Police believe death of man killed by train in Battle Creek was accidental
Battle Creek police said Tuesday, Jan. 2, they believe the death of a man struck Monday by a train was an accident.
Nicholas Wilson, 33, of Battle Creek died when he was hit by a westbound Canadian National freight train near the Battle Creek Transportation Center at 119 S. McCamly St.
Lt. Douglas Bagwell said video shows Wilson walking west and parallel to the tracks when he turns left and attempts to cross the tracks and is struck by the train.
Wilson was wearing a hat and a hood pulled over his head and had earbuds used to listen to music, police said, and may not have realized the train was approaching from behind him.
The area is part of a Railroad Quiet Zone initiated in Battle Creek on Dec. 28, 2016. The zone stretches through the downtown and includes 11 intersections including Capital Avenue and McCamly Street. Those intersections are on each side of the transportation center where Wilson was walking.
The zone prohibits trains from sounding their horns after increased signs and safety measures were installed at the crossings.
The video shows the gates beginning to lower at the McCamly Street crossing but Wilson never reached the intersection before he turned to cross the tracks.
The crew of the train told police Wilson was walking with his head down and never looked at the train before attempting to cross the tracks. The crew told police they were not immediately sure the train struck Wilson.
When the train stopped Wilson's body was found between Washington Avenue and Kendall Street. He was pronounced dead at the scene.
Wilson's sister, Tracey Fuller, said Tuesday her brother "was just a good guy.
"He loved animals and he liked to cook," she said. "He was very friendly and liked to help people and he would always be there for someone. He would give you the shirt off his back."

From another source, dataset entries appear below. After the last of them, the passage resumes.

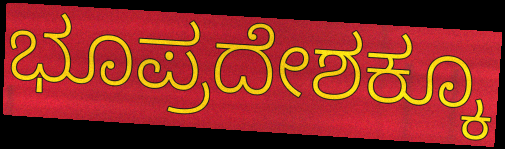
ಭೂಪ್ರದೇಶಕ್ಕೂ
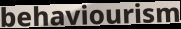
behaviourism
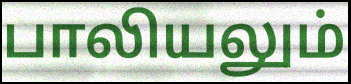
பாலியலும்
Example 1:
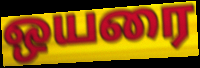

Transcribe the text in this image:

ஒயரை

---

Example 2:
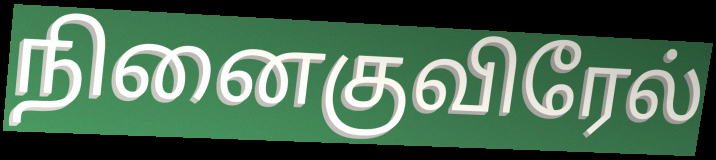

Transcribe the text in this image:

நினைகுவிரேல்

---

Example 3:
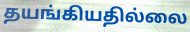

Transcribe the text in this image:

தயங்கியதில்லை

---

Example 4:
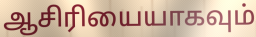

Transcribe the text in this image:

ஆசிரியையாகவும்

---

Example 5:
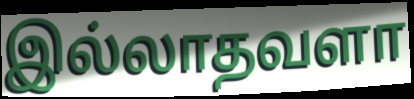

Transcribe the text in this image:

இல்லாதவளா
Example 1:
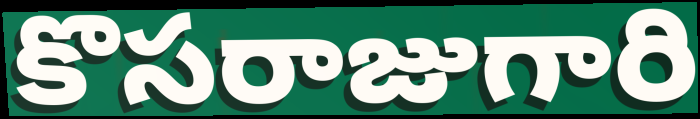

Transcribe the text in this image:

కొసరాజుగారి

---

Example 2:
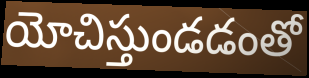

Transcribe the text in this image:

యోచిస్తుండడంతో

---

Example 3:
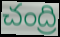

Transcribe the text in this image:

She said he didn't have a car and walked where he needed to go but she was not sure where he had been or was going when he was struck.
Police said he had spent the night before at the Haven of Rest Mission and was expected to return there Monday night.
Wilson was raised in Bellevue, one of eight children, and had lived in Battle Creek and Irons.
He had worked at the former Don Pablo's restaurant in Battle Creek, according to his Facebook page.
"He had several jobs and liked to cook," Fuller said. "He was very smart."
But she said the family also wanted people to know that her brother had a long history of using drugs since the age of 13 and battled heroin addiction for many years.
"My mother wanted everyone to know he was a heroin addict," Fuller said. "She always tried to help him get over this whether he was in the system or out of the system or in rehab."
Wilson had spent time in prison for home invasion and larceny, according to records from the Michigan Department of Corrections. Fuller said he had tested clean since before Christmas.
"If someone reads this story and sees what happens; if someone can see this could happen to them maybe it will save someone," Fuller said.
"He was just a good guy. It is unfortunate."